_WHAT YOU WILL DO_. Starting at the line with "Left hand at", repeat every line exactly until the records end, including the last one.

○ ○ ○ ○

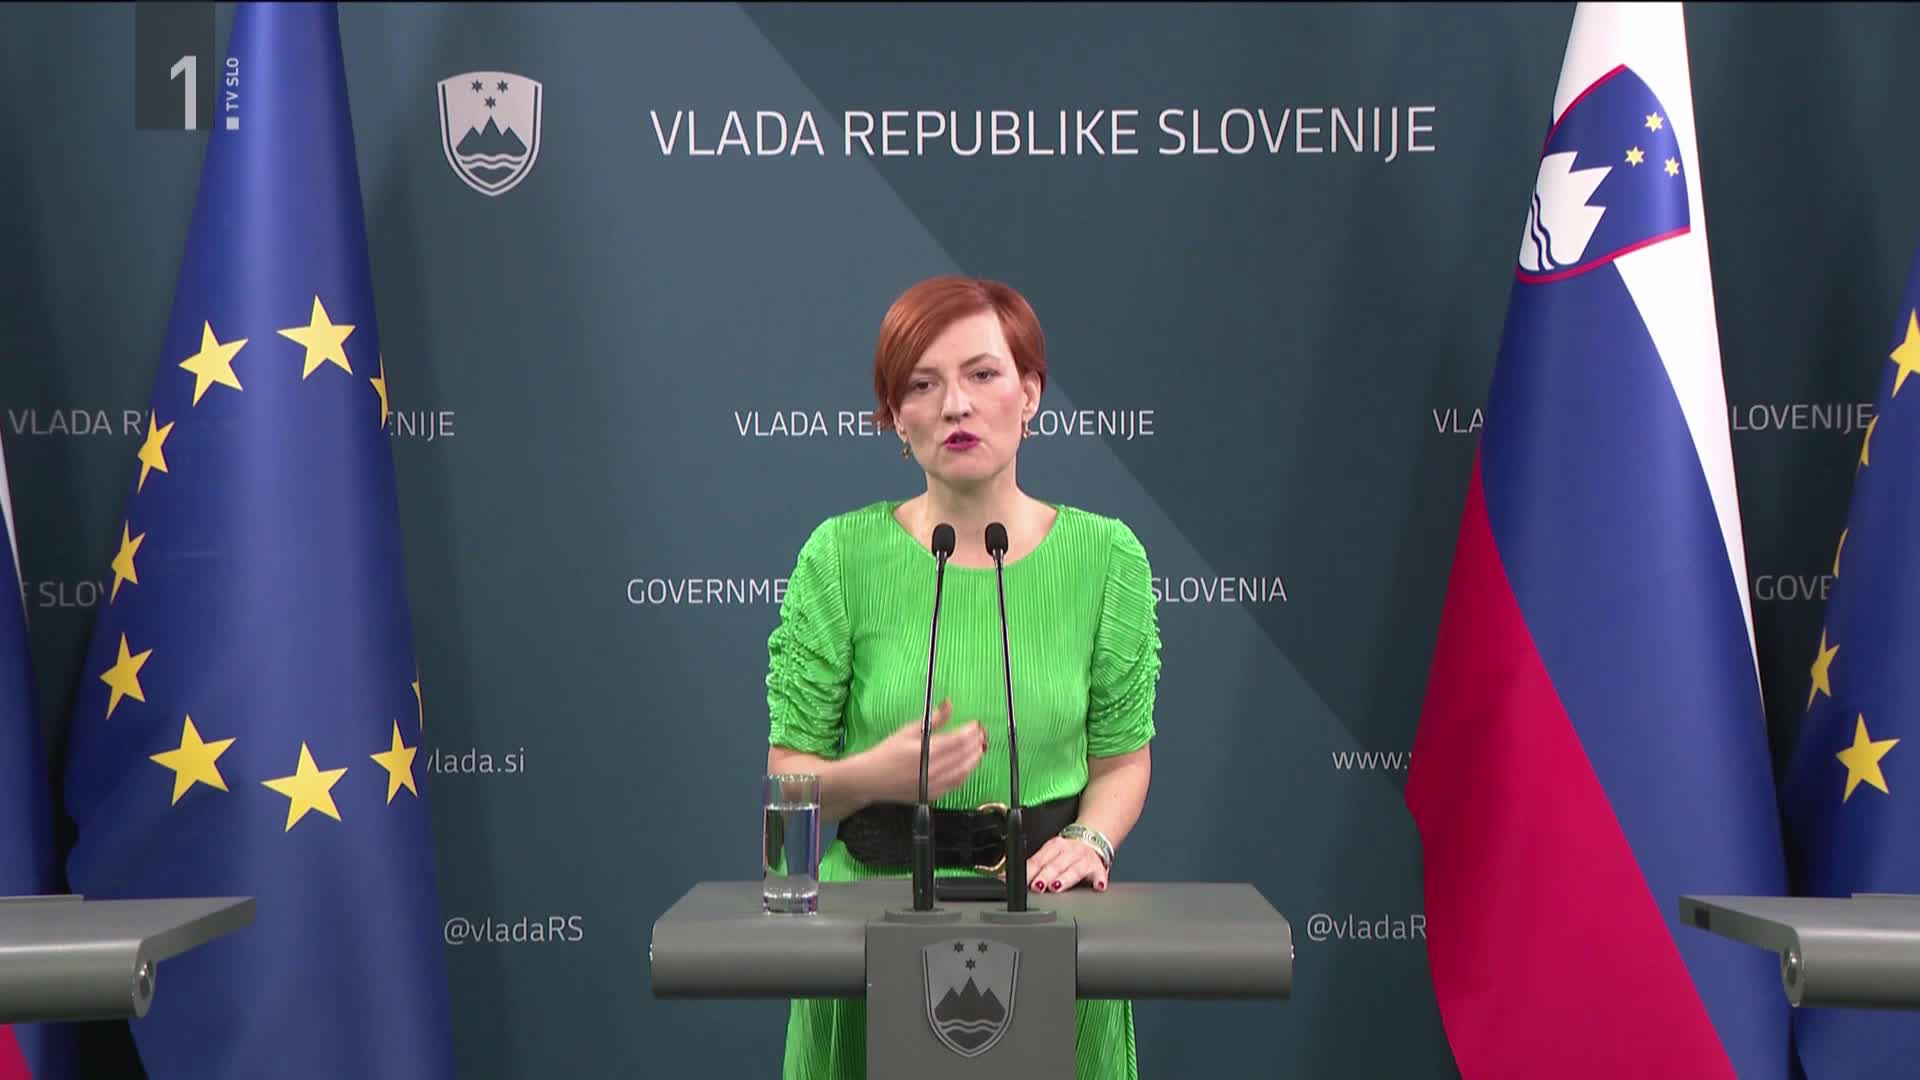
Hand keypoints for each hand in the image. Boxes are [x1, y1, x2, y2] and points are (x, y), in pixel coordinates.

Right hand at [863, 699, 986, 804]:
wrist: (871, 779)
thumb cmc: (887, 753)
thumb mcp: (908, 731)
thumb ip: (933, 719)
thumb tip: (949, 704)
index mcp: (923, 751)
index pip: (956, 740)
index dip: (970, 732)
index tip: (976, 724)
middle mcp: (929, 770)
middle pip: (962, 756)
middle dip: (975, 743)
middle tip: (982, 734)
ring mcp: (932, 785)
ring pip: (963, 772)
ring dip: (975, 758)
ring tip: (980, 747)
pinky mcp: (932, 795)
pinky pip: (956, 784)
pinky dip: (966, 773)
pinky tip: (969, 764)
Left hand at [1022, 834, 1108, 893]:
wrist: (1092, 840)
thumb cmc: (1065, 853)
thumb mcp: (1048, 854)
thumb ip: (1031, 867)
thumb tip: (1005, 878)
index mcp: (1054, 846)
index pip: (1039, 859)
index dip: (1030, 871)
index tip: (1023, 881)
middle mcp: (1069, 851)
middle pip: (1055, 864)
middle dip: (1045, 875)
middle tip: (1037, 886)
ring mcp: (1084, 859)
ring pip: (1074, 869)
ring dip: (1065, 878)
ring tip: (1056, 887)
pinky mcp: (1099, 869)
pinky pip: (1100, 875)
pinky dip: (1099, 881)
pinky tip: (1097, 887)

○ ○ ○ ○

_ANSWER BOX_.
Left hand at [1022, 834, 1108, 893]:
wrist: (1092, 840)
thumb cmc: (1065, 853)
thumb mcp: (1048, 854)
thumb ip: (1031, 867)
thumb tip: (1005, 878)
index mcp: (1054, 846)
index pip: (1039, 859)
index dip: (1030, 871)
index tip: (1023, 881)
middle mcp: (1069, 851)
middle pip: (1055, 864)
middle dip: (1045, 875)
middle tip: (1037, 886)
ring mcp: (1084, 859)
ring pip: (1074, 869)
ring dip: (1065, 878)
ring tip: (1056, 887)
pinky mcp: (1099, 869)
pinky pip: (1100, 875)
pinky dip: (1099, 881)
pinky tip: (1097, 887)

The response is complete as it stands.